Mundukuru indigenous people from the upper Tapajós, Pará, organize a river blockade to stop miners from entering their land. Image: Wakoborun Association archive

In the global context of the COVID-19 pandemic, Brazil is gaining notoriety for the government’s disastrous management of the health crisis, with emphasis on president Jair Bolsonaro’s actions. Through social media, personal actions, and political decisions, Bolsonaro is leading the charge by denying the lethality of the coronavirus, encouraging the public to disregard social distancing, actively joining rallies against safety measures, and mocking the country’s rising rates of contagion and deaths. Thereby delegitimizing his own government’s technical staff, he has caused two health ministers to resign in less than one month.

Parallel to Bolsonaro’s negationist histrionics, other sectors of the government have been adopting measures that leave the most vulnerable exposed to contagion and the economic effects of the pandemic.

Since local governments started adopting restrictions of movement and shutting down non-essential economic activities there has been a layoff boom, affecting thousands of workers. In response, the federal government gave patrons full authority to stipulate working and leave arrangements for three months, allowing employers to negotiate agreements on proportional 25 percent, 50 percent or 70 percent reductions of salary and working hours, pushing thousands of families deeper into poverty. Trade unions were completely excluded from the negotiations.
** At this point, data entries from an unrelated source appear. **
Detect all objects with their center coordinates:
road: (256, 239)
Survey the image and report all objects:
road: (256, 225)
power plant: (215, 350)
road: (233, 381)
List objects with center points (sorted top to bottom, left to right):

Indigenous peoples and traditional populations are another sector severely affected, as their territories are systematically invaded with practical impunity for illegal mining and logging (in the first trimester of 2020, deforestation in the Amazon region surged to break all records, with a 51 percent increase compared to the same period in 2019). Indigenous people are extremely vulnerable to “white man’s diseases”, which in the past have killed thousands, bringing entire ethnic groups to the verge of extinction. Nonetheless, new government regulation, created in April, has authorized occupation and selling of indigenous non-homologated land, while the Ministry of Environment is criticizing and reducing surveillance of disputed areas. By the end of May, around 20 percent of the 300 indigenous groups of Brazil had already been hit by contagion and deaths.
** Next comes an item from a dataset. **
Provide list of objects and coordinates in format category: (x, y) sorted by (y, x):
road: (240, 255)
The spread of COVID-19 across one of the world’s most unequal countries, as could be expected, is not at all “democratic”. Poor areas of the cities of Rio de Janeiro and São Paulo have fatality rates ten times higher than those recorded in rich neighbourhoods. According to São Paulo authorities, black people are 62 percent more likely to die from COVID-19 than white people. In the city outskirts and favelas, possibilities of social distancing are almost non-existent. In many places, there is not even water to wash hands as required by minimum hygiene standards. There is no money to buy soap, masks, or hand sanitizer, while the number of families starving in urban, rural, and indigenous areas is growing at alarming rates. That is why more than 100 grassroots organizations, including many Rosa-Luxemburg-Stiftung project partners in the region, are taking action.

Grassroots movements unite to fight COVID-19 in the peripheries of Brazil. Image: Todomundo archive


As soon as the effects of the pandemic were felt in vulnerable areas, the two main fronts coordinating popular movements in the country, Frente Brasil Popular (headed by Movimento dos Trabalhadores Sem Terra/Landless Workers Movement) and Frente do Povo sem Medo (led by Movimento dos Trabalhadores Sem Teto/Homeless Workers Movement/), launched a common initiative, “Vamos precisar de todo mundo”, converging newsfeeds and general information on solidarity campaigns, publicizing live debates, online donation and participation tools and calls to action from all across the national territory. Leaving their differences aside, the two frentes were able to build an aid network uniting peasants’, indigenous, quilombola and black people’s organizations, women’s organizations, migrants’ groups, and trade unions. Thus, many organizations, both individually and coordinated through this national initiative, have taken solidarity action as their main political task against the pandemic in Brazil.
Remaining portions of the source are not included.